Imagine if Goya, chronicler of the excess, decrepitude and depravity that brought brutal irony to the end of the “age of reason,” and Fragonard, master of late-Ancien-Régime French Rococo fluff, were given a crash course on the developments of Impressionism and Expressionism, Pop, feminism, “Bad Painting” (some of which wasn’t bad), “New Image Painting” and Neo-Expressionism, and then were asked to collaborate on new paintings — and you might get something like Valérie Favre’s works.
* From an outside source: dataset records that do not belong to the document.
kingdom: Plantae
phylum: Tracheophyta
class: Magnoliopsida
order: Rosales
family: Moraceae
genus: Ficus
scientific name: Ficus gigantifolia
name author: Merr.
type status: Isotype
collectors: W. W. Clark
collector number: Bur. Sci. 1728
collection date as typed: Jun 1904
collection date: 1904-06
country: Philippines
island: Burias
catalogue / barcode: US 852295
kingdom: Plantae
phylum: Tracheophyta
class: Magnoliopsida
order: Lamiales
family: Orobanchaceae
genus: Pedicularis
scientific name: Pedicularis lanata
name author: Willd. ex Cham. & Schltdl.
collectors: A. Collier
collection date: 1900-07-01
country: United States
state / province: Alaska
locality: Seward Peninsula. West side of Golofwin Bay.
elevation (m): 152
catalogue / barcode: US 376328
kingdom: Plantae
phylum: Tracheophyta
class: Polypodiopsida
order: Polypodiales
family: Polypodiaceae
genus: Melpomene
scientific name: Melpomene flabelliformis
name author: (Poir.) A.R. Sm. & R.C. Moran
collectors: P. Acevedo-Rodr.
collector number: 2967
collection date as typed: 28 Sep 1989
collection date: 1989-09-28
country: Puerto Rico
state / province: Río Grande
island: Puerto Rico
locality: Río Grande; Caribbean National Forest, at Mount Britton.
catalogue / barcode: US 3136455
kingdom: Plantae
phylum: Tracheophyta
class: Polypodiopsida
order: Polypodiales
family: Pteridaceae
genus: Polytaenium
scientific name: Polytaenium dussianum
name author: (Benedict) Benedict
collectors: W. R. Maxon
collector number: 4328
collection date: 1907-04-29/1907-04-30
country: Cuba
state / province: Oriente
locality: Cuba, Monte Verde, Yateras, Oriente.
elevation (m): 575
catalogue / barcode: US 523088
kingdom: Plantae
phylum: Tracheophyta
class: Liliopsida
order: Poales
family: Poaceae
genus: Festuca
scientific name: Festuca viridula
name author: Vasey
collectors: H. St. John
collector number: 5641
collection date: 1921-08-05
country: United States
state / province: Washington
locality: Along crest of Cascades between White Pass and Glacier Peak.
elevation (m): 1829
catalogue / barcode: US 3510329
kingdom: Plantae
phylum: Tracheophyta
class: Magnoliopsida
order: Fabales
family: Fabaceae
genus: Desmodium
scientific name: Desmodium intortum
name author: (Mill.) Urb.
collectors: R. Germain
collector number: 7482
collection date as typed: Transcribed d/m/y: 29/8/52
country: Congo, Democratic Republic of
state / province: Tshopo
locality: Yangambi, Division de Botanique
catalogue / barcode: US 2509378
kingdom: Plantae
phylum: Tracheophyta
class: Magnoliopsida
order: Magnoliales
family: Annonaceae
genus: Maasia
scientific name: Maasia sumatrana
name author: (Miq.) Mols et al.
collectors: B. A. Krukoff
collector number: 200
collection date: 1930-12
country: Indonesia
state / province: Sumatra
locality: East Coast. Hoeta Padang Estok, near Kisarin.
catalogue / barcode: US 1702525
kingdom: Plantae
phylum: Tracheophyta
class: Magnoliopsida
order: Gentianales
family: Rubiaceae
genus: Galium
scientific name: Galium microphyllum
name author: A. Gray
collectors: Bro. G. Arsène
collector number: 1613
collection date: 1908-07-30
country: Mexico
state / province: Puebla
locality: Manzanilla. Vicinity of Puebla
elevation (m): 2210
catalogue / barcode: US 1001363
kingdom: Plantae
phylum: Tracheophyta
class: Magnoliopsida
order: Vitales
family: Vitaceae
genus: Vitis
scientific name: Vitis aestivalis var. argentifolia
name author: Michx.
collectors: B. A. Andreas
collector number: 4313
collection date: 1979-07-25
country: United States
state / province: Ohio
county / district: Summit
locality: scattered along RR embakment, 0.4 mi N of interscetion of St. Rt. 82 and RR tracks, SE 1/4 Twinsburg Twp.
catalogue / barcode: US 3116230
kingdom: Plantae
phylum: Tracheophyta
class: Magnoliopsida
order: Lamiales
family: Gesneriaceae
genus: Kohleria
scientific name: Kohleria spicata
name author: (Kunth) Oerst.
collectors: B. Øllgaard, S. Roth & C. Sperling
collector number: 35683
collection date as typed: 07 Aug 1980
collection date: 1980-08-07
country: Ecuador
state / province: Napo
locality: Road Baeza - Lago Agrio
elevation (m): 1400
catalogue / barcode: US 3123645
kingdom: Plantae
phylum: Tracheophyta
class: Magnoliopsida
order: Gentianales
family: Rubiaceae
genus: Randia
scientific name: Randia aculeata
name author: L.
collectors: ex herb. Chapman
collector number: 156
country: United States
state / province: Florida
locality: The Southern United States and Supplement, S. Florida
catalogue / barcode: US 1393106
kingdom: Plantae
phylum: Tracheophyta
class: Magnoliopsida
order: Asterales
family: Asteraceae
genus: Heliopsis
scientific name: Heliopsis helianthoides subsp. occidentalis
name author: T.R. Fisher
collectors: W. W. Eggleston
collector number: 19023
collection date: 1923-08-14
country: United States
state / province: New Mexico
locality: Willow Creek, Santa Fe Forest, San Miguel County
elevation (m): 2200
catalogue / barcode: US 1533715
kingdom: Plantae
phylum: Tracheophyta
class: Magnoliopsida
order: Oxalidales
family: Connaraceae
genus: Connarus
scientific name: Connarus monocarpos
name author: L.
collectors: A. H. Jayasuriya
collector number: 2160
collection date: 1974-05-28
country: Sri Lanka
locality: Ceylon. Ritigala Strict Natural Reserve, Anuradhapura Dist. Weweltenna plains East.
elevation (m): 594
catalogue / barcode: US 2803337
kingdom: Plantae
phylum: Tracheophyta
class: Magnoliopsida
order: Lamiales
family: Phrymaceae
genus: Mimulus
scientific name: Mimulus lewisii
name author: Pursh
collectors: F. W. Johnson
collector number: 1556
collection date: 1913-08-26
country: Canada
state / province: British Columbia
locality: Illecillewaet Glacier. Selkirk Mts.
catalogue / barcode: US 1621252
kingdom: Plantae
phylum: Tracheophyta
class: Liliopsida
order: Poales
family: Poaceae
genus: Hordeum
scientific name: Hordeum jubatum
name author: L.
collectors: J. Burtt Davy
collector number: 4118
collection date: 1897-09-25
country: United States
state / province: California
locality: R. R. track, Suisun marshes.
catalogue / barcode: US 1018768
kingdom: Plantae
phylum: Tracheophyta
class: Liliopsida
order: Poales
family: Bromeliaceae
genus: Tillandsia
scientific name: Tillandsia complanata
There’s no shortage of rollicking frolicking going on in the Swiss-born, Berlin-based painter’s first Los Angeles show, much of it committed by bunny women (a frequent motif in Favre’s work) resembling Playboy bunnies genetically engineered to sprout tall ears and fluffy tails, and pumped up to Amazonian musculature. They, and other humanimals, variously rock out, grandstand, play, menace, box and sport a scythe amid gestural/atmospheric backdrops that manage to seem simultaneously confectionary and tempestuous, rendered in a stylistic mélange suggestive of Edvard Munch, Philip Guston, early paintings by Neil Jenney, and even LeRoy Neiman.

Favre’s images sometimes seem as if they’re only divulging part of a story — cropped down from larger scenes — but it’s uncertain whether, if you could pull back like a camera person getting a wider shot, you would likely find foofy picnickers and maidens swinging from boughs, or dismembered bodies and brutes clubbing each other to the death.

The conflation of the lovely and the harsh, the alarming and the serene isn’t easily pulled off, and is often handled via telltale juxtaposition of imagery — a device Favre wields well. But more impressive is her ability to register such tension by way of astute paint-handling, color and light work, and deployment of style.